Required action: After finding the line containing "COUNTY ATTORNEY |" below, please output that line and each following one through the line containing "Mr. Tickle stated", exactly as written.

(Transcribed page contents)
%%

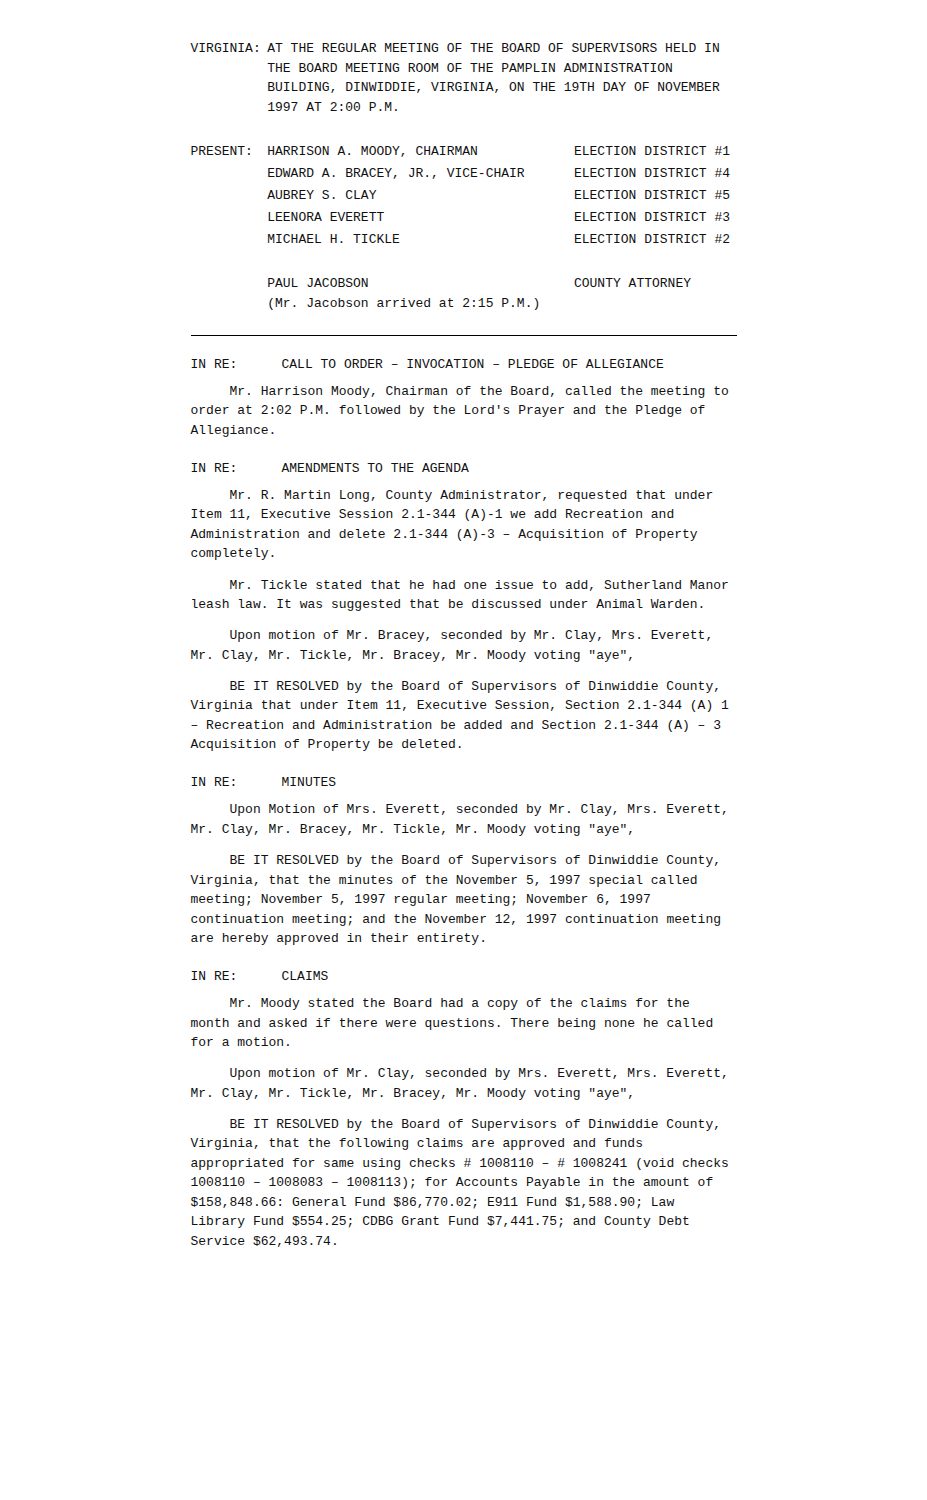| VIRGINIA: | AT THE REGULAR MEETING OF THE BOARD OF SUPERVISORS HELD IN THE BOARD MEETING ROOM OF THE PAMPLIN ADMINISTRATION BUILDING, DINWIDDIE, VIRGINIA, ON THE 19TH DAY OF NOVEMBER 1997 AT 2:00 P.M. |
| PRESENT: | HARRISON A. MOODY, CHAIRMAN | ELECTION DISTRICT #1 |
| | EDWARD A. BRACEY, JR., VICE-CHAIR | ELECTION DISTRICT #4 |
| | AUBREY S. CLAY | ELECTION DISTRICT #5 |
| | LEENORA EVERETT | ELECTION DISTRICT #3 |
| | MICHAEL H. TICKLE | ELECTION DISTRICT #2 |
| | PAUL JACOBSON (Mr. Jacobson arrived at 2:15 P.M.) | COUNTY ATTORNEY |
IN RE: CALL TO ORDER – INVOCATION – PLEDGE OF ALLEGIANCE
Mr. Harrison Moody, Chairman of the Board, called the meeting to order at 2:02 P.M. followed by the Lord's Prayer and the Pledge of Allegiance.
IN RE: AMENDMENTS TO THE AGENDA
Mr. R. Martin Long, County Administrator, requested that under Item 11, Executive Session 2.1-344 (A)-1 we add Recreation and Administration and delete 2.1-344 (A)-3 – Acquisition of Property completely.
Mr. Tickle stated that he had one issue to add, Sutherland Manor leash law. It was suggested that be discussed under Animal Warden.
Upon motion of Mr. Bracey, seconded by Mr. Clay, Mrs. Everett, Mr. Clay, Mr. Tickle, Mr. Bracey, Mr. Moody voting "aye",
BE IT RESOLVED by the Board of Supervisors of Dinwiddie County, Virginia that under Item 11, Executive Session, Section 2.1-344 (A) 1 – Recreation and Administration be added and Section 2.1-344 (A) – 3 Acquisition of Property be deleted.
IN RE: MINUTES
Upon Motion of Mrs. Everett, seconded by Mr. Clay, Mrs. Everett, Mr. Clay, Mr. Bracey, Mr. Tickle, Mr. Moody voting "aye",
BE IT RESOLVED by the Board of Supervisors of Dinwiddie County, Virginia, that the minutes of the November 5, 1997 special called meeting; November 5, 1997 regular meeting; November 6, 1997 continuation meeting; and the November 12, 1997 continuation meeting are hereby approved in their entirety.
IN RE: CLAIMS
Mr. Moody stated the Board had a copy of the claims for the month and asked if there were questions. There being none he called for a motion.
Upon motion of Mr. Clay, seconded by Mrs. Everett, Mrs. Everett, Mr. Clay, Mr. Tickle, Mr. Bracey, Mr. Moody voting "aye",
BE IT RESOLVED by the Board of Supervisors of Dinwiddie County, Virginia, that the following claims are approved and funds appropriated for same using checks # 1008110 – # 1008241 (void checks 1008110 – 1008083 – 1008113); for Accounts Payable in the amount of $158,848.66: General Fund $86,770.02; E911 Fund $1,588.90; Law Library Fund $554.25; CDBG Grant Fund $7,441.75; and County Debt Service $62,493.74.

%%
%%

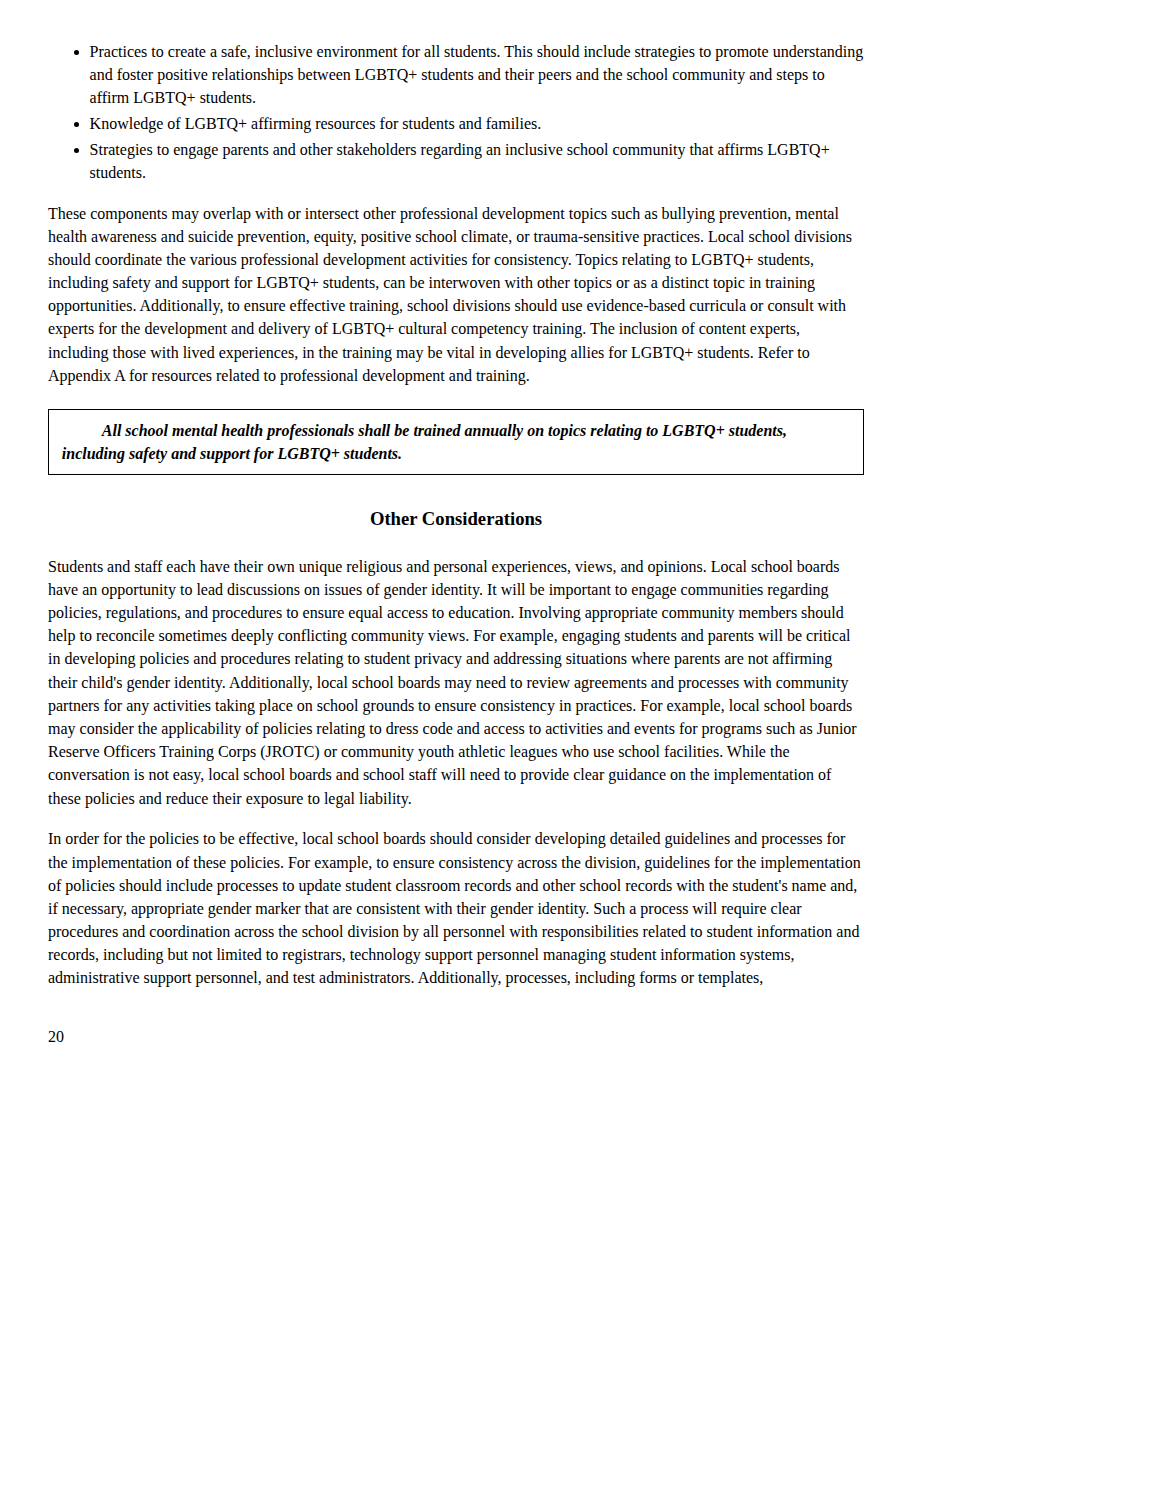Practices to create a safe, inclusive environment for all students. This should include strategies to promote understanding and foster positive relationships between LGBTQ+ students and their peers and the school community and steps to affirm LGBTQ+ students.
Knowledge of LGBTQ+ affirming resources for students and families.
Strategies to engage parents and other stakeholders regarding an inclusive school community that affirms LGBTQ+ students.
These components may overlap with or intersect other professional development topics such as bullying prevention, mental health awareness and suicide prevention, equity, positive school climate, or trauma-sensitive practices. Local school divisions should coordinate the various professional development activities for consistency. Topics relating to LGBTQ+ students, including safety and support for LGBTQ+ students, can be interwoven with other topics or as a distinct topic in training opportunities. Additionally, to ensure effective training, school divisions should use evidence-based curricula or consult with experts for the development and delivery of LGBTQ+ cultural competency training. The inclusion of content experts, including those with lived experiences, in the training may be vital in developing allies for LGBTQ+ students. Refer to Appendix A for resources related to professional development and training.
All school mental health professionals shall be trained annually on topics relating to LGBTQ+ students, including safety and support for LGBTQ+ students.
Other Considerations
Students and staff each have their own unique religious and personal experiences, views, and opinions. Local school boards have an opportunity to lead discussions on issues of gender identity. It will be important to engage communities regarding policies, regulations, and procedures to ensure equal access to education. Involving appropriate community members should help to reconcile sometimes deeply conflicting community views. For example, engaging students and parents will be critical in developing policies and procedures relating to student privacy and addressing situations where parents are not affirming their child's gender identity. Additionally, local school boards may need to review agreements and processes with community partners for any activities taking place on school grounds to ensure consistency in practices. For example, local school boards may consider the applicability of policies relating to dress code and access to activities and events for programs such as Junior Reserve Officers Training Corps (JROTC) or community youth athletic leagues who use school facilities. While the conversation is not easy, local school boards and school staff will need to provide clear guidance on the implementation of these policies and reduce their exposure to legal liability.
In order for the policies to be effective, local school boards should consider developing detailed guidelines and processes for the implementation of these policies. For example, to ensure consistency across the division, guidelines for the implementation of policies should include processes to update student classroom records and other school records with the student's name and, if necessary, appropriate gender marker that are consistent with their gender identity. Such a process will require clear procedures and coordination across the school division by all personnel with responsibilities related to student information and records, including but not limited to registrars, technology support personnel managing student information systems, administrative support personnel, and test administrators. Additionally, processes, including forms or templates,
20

%%
%%

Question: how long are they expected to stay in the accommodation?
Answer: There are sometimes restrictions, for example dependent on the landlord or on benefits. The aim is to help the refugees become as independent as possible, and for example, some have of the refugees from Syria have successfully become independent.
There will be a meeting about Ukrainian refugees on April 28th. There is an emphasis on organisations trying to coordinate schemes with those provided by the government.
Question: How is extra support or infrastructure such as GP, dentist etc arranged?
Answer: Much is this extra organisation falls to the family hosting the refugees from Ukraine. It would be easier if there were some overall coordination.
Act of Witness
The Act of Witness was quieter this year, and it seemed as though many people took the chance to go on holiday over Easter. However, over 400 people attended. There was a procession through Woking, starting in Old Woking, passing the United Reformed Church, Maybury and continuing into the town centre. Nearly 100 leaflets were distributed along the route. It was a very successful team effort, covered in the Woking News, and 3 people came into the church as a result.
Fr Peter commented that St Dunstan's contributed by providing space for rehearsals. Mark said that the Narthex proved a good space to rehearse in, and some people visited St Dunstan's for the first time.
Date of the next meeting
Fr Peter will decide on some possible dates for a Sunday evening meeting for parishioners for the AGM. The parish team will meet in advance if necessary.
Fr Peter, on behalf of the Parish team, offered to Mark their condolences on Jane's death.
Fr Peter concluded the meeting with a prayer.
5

%%

Exercise response:
| | PAUL JACOBSON (Mr. Jacobson arrived at 2:15 P.M.) | COUNTY ATTORNEY |
IN RE: CALL TO ORDER – INVOCATION – PLEDGE OF ALLEGIANCE
Mr. Harrison Moody, Chairman of the Board, called the meeting to order at 2:02 P.M. followed by the Lord's Prayer and the Pledge of Allegiance.
IN RE: AMENDMENTS TO THE AGENDA
Mr. R. Martin Long, County Administrator, requested that under Item 11, Executive Session 2.1-344 (A)-1 we add Recreation and Administration and delete 2.1-344 (A)-3 – Acquisition of Property completely.
Mr. Tickle stated that he had one issue to add, Sutherland Manor leash law. It was suggested that be discussed under Animal Warden.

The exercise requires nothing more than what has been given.